--- Records provided Enclosed Below ---
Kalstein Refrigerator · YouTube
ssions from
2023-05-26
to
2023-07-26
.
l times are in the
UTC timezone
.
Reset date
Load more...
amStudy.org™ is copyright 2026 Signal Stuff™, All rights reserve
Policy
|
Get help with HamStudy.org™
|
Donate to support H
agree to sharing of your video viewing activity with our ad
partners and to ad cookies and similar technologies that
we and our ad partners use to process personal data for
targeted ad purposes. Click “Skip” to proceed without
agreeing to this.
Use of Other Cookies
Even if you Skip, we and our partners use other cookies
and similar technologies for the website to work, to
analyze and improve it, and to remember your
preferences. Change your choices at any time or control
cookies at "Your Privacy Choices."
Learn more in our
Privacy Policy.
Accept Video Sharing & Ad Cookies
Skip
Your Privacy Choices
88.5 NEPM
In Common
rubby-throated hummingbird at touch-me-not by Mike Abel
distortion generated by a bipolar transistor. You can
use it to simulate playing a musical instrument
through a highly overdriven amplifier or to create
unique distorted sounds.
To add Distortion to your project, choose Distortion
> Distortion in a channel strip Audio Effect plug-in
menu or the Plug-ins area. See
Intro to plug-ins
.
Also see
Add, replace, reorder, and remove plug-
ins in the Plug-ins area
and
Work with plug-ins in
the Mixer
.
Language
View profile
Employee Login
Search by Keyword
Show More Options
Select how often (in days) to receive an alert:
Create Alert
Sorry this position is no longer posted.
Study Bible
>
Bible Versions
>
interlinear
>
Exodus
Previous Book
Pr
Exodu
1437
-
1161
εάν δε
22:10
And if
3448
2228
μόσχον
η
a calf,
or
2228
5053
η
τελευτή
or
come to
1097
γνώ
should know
--- End of Enclosed Records provided ---
Restate the line containing "rubby-throated hummingbird at" and every remaining line of the records word for word. Add nothing.

rubby-throated hummingbird at touch-me-not by Mike Abel
distortion generated by a bipolar transistor. You can
use it to simulate playing a musical instrument
through a highly overdriven amplifier or to create
unique distorted sounds.
To add Distortion to your project, choose Distortion
> Distortion in a channel strip Audio Effect plug-in
menu or the Plug-ins area. See
Intro to plug-ins
.
Also see
Add, replace, reorder, and remove plug-
ins in the Plug-ins area
and
Work with plug-ins in
the Mixer
.
Language
View profile
Employee Login
Search by Keyword
Show More Options
Select how often (in days) to receive an alert:
Create Alert
Sorry this position is no longer posted.
Study Bible
>
Bible Versions
>
interlinear
>
Exodus
Previous Book
Pr
Exodu
1437
-
1161
εάν δε
22:10
And if
3448
2228
μόσχον
η
a calf,
or
2228
5053
η
τελευτή
or
come to
1097
γνώ
should know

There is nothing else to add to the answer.